The Trial is an extremely intriguing allegorical tragedy about the systematic jargon the legal system has become.

It starts off with the main character Josef K. a senior banker getting arrested with no reason on a regular morning, therefore to solve this he devolves into a cyclical adventure in the deep dark bureaucratic system. At first he very much believes in justice but then he gets indirectly told that if he wants to win, he has to take advantage of some loophole or some systematic error. This makes him perplexed and annoyed as he does not want to continue his trial. Lucky for him since he spoke up, the bureaucratic system has pronounced him guilty and asks for him to be executed. 

 

After reading this book, I very much started to ask questions that I have avoided in my life. Questions such as: Is such a jargonistic bureaucratic system really beneficial? Another interesting thing this book portrays is the courtroom. When we think of a courtroom we usually think of a grand institution with big marble pillars and officals with wigs etc. But this book flips the normalities on our head and shows us a different reality, a slummy, old dirty hall which is interchangeably for a home. It makes us continuously question this metaphor and how messed up our legal system is.  

 

Another interesting idea is a fable told by a church pastor called before the law, and to summarise it: A doorkeeper is standing before the law and a man comes up to him and asks to be admitted before the law. However the doorkeeper rejects him and tells him he can’t be admitted to the law yet. The man asks him if he can be admitted and the doorkeeper tells him the possibility but not now. Therefore the man sits and waits for his time to be admitted to the law. The man however does try everything in his power to get in, but sadly everything he tries always fails and he gets told to keep waiting. As the years go by the man grows frail and dies, but before he dies he asks the doorkeeper one question: ‘How come nobody has used this door?’, the doorkeeper replies: ‘The door was only meant for you and now I am going to close it.’

 

Many debate about what Kafka meant by such doorkeeper metaphor but from my personal observation, I believe that there are two meanings: The Legal System, and Religion.
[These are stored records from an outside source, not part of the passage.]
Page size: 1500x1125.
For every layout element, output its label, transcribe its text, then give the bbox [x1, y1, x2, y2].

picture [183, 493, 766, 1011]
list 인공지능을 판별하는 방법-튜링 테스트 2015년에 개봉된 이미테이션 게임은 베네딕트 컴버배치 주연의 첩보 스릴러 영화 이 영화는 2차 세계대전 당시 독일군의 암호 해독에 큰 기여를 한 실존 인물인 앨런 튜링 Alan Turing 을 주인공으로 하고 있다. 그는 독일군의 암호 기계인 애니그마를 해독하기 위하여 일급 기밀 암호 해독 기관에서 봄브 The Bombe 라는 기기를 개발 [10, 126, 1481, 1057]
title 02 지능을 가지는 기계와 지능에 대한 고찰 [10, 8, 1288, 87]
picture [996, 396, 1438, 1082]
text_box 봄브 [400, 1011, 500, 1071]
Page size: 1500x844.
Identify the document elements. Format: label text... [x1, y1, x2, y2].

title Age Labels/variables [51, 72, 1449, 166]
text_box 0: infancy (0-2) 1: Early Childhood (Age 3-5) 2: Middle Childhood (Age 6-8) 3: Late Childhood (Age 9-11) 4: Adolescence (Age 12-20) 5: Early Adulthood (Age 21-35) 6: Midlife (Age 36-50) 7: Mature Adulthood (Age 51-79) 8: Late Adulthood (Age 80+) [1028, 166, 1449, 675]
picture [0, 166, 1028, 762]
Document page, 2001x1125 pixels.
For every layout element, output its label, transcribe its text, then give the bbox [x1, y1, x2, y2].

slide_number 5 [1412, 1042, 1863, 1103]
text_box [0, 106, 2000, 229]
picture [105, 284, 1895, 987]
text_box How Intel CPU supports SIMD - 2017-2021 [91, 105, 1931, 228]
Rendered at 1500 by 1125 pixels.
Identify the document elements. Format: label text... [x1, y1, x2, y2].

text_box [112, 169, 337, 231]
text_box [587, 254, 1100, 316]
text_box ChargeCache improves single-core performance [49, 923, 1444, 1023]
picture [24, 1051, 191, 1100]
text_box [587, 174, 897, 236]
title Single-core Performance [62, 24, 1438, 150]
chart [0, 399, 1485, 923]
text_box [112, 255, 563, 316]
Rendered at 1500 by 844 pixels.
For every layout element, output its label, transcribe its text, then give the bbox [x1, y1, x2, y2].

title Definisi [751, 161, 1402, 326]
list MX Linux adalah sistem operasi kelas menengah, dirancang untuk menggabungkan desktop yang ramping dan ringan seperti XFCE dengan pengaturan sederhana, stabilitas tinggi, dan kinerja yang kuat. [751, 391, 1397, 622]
For the first point, I believe Kafka wrote this extract to firstly foreshadow Josef K's death but secondly I believe he is trying to force us to question: What really is justice? My second point, I believe Kafka was trying to show his viewpoint of atheism, by using the idea of being told that they can go in, but never really being let in.

 

In my personal opinion this book is a must read for those who want to find a new perspective to our world.